Kendall Grant Clark identifies a problem, and comes up with a novel solution: pragmatism. Given the Microsoft reality, is the best hope for getting XML as document up and running really the next major release of Office: my, my , my.

If St.Laurent is right, we may be facing a kind of XML variant of C.P Snow's famous (or infamous, if you prefer F.R. Leavis's demolition of Snow's claims) "two cultures" idea: XML developers do not understand what it means to not be a developer, to think about content creation and the like in ways which are unaware of hard technical issues; and, on the other side, non-developers do not understand the hard technical issues involved in creating tools and technical infrastructures within which everyone can be productive.

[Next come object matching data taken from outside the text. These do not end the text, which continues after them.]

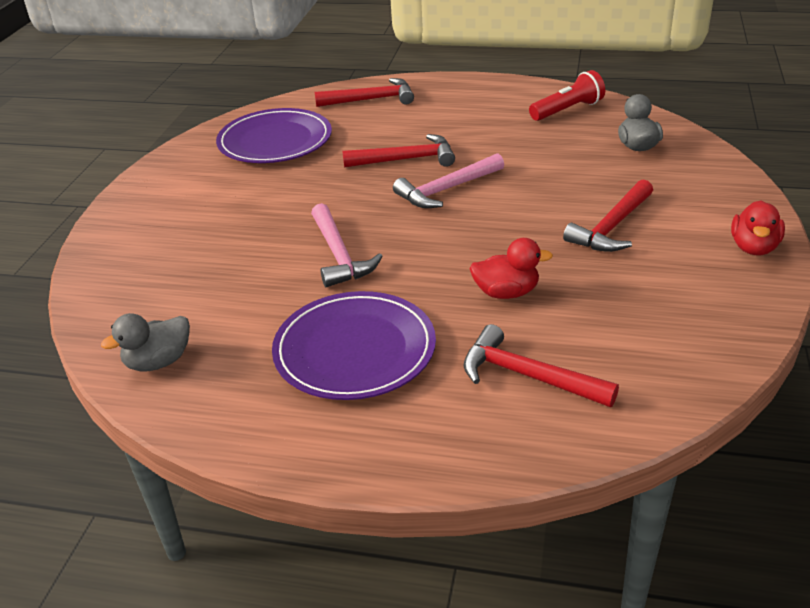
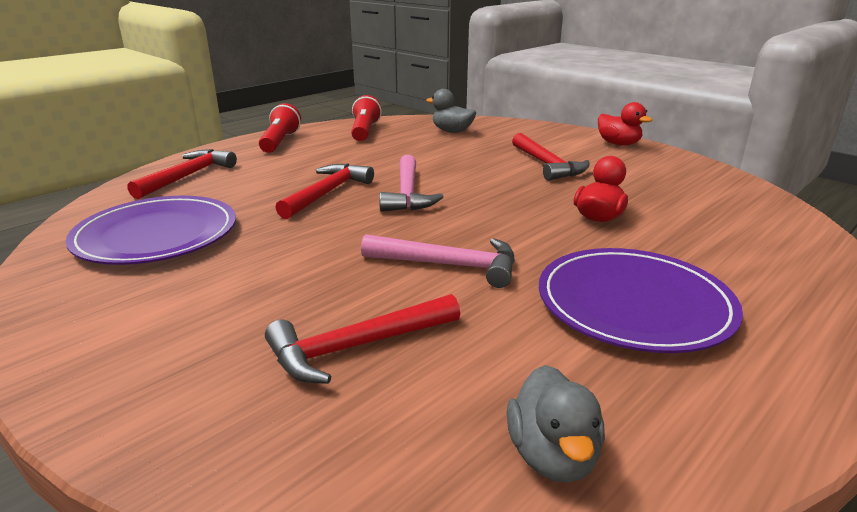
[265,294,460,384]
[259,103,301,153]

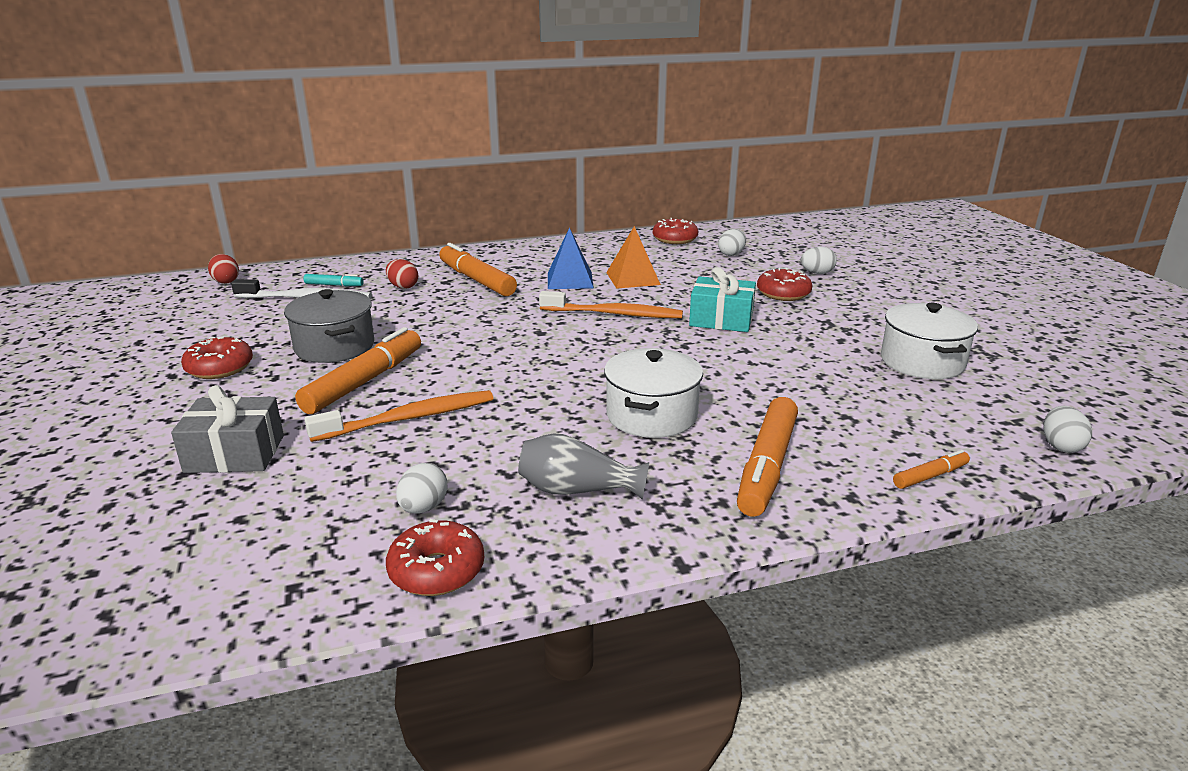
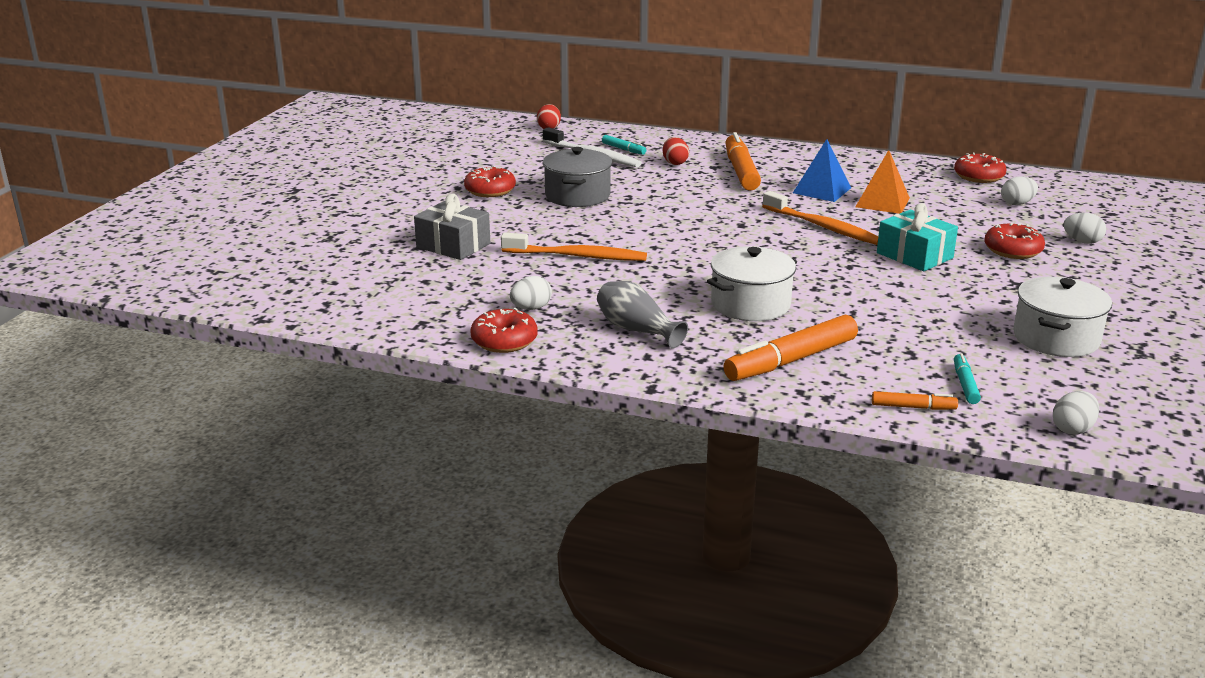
[295,327,421,414] (first image)
[954,353,981,404]

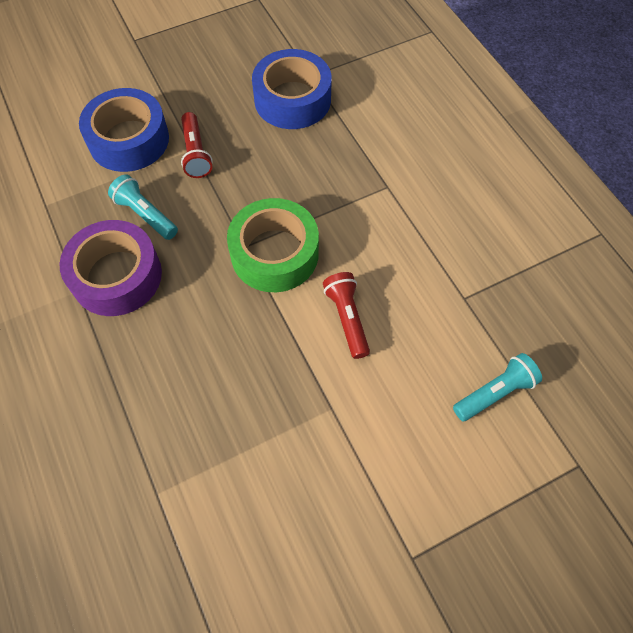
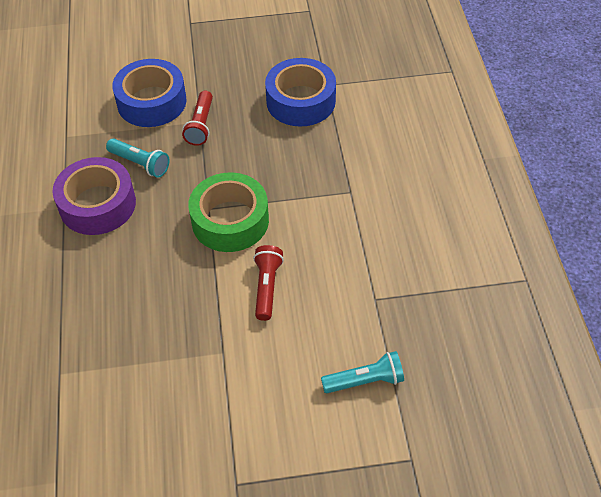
[106,139,169,178]

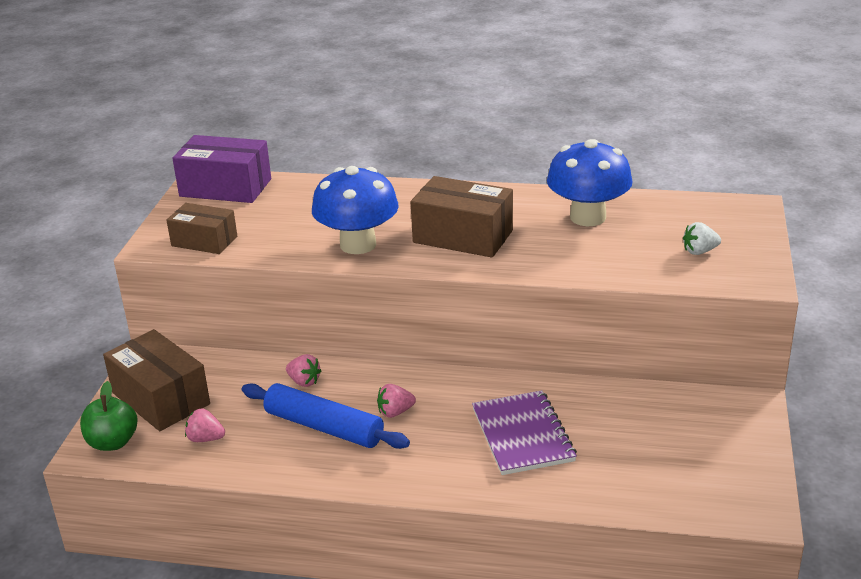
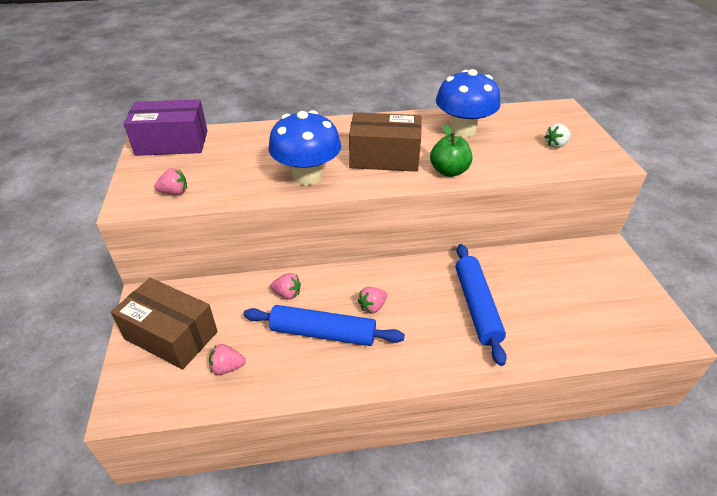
[430,124,472,177]
[154,168,187,195]
[456,244,507,366]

Of course, it may also be the case that the usability people -- as they are wont to complain -- haven't been attended to carefully enough. They tend to be the cog in the machine that is supposed to help the developers understand and build precisely what the non-developers want and need. In other words, there may not be two cultures but merely two different groups, each with its own needs, goals, and interests, which have not yet found enough common, practical ground upon which to reach a mutually beneficial arrangement. Maybe we need to take a more cold-minded, materialist point of view?

Maybe we need to take a more cold-minded, materialist point of view? Norm Walsh, perhaps inadvertently, suggested just such a perspective when he commented that "the tool/development focus is...intensely focused on applications that involve slurping content out of databases, coding it up in messages, firing it across the web, and then slamming it back into databases" -- to, one supposes, the detriment of human-focused tool development. "But, hey," Walsh hastened to add, "everyone has to make a living". Insofar as Walsh's implication is correct, that there simply is more money to be made building tools for the "data" side of XML than for the "documents" side, it seems reasonable to assume that human-centered tools, which are intended to ease the creation of XML content by humans, are going to lag behind the data tools.

This economic perspective also implies a rather unsettling fact -- unsettling if you are, like me, a long time critic of Microsoft. It implies that the XML facilities in the next major release of Office are the very best, realistic hope for the future of the documents side of XML, at least in terms of mass market success. No other entity in the industry (in any industry, for that matter) is as able to swing mass numbers of computers users toward or away from specific technological solutions. That Microsoft has gained such an ability by virtue of its position as an adjudicated monopolist is in some very real sense beside the point. If you keep a flame burning for the XML-as-document position, outside of Microsoft and a few other notables like Topologi, it is and will likely remain slim pickings for some time.